A la suite de la publication dans un quotidien polonais d’un article dans lequel il était allégué qu’ils avaient fait fortune en assistant des hommes politiques pour des transactions commerciales douteuses, deux avocats ont intenté une action en diffamation contre les journalistes auteur de l’article et travaillant le quotidien en question. Ils ont obtenu gain de cause, la justice polonaise estimant en particulier que les allégations des journalistes étaient largement fondées sur des ragots et des rumeurs et qu’ils n’avaient pas pris les mesures minimales nécessaires pour vérifier les informations.
Après s’être rendu compte que l’article litigieux était toujours disponible sur le site internet du journal, les avocats ont alors engagé une nouvelle procédure contre le journal dans laquelle ils demandèrent une décision ordonnant le retrait de l’article du site. Leur demande a été rejeté au motif qu’une injonction de retrait de l’article du site internet constituerait une censure, mais le tribunal a néanmoins indiqué que, si les requérants avaient demandé une décision ordonnant l’ajout à l’article figurant sur internet d’une note ou d’un lien informant les lecteurs des jugements rendus dans la procédure en diffamation initiale, il aurait procédé à un examen sérieux de cette demande. Le jugement a été confirmé par la cour d’appel de Varsovie.
Saisie du litige, la Cour européenne des droits de l’Homme (CEDH), dans un arrêt du 16 juillet 2013, retient que dans le cadre de la première procédure civile, les avocats n’ayant pas formulé de demande concernant la présence de l’article litigieux sur internet, les tribunaux nationaux n’avaient donc pas pu statuer sur cette question.

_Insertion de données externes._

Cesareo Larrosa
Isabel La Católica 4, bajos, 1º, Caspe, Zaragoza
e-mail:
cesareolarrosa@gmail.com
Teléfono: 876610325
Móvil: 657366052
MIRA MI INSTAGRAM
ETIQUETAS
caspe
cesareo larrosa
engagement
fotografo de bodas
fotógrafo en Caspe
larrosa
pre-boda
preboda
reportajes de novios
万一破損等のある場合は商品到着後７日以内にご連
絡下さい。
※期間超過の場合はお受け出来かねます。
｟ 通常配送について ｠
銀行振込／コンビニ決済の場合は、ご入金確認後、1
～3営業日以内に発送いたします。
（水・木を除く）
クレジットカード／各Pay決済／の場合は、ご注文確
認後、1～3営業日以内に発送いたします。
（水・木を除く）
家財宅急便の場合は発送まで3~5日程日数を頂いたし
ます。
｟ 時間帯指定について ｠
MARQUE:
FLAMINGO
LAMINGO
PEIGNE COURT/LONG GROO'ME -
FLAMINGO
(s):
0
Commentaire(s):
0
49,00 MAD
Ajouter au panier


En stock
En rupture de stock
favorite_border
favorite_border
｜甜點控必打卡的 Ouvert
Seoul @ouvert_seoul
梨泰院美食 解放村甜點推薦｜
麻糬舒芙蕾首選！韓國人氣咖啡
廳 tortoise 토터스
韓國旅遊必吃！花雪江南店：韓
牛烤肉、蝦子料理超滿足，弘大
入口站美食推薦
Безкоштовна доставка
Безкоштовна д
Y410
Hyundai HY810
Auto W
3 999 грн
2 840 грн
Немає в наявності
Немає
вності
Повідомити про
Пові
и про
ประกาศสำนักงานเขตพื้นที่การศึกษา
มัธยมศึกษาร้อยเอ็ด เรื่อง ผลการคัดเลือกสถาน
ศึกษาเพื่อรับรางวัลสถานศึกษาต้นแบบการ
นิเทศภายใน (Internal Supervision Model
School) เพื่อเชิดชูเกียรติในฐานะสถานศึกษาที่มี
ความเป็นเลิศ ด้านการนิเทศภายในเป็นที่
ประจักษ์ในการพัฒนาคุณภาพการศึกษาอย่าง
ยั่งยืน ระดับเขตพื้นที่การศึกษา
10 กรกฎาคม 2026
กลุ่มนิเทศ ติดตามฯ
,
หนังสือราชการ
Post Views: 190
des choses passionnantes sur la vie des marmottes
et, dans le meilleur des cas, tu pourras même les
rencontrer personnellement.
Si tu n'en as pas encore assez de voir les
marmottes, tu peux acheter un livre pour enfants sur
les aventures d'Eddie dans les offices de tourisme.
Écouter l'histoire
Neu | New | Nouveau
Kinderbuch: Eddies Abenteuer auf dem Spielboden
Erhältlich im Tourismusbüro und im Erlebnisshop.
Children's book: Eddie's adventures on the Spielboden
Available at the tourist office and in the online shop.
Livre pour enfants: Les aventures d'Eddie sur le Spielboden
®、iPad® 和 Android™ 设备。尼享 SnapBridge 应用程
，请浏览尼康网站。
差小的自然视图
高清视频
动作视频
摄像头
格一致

Concernant la seconde procédure, la Cour observe que les requérants ont eu la possibilité de faire examiner leur demandes par un tribunal, en jouissant de toutes les garanties procédurales. Elle admet que ce n’est pas le rôle des autorités judiciaires de réécrire l’histoire en ordonnant le retrait du domaine public de toute trace de publications passées qui, par des décisions judiciaires définitives, ont été jugées constituer des atteintes injustifiées à la réputation d’individus.
En outre, l’intérêt légitime du public à l’accès aux archives électroniques publiques de la presse est protégé par l’article 10 de la Convention. Il importe de noter que les juridictions polonaises ont indiqué qu’il serait souhaitable d’ajouter à l’article figurant sur le site internet du journal un commentaire informant le public de l’issue de la première procédure. Pour la Cour, cela démontre que les tribunaux internes étaient conscients de l’incidence que pouvaient avoir les publications sur internet sur la protection effective des droits des individus et de l’importance qu’il y avait à diffuser des informations complètes sur des décisions judiciaires concernant un article litigieux mis en ligne sur le site internet du journal. Or les requérants n’ont pas demandé l’ajout à l’article litigieux d’une référence aux jugements rendus en sa faveur.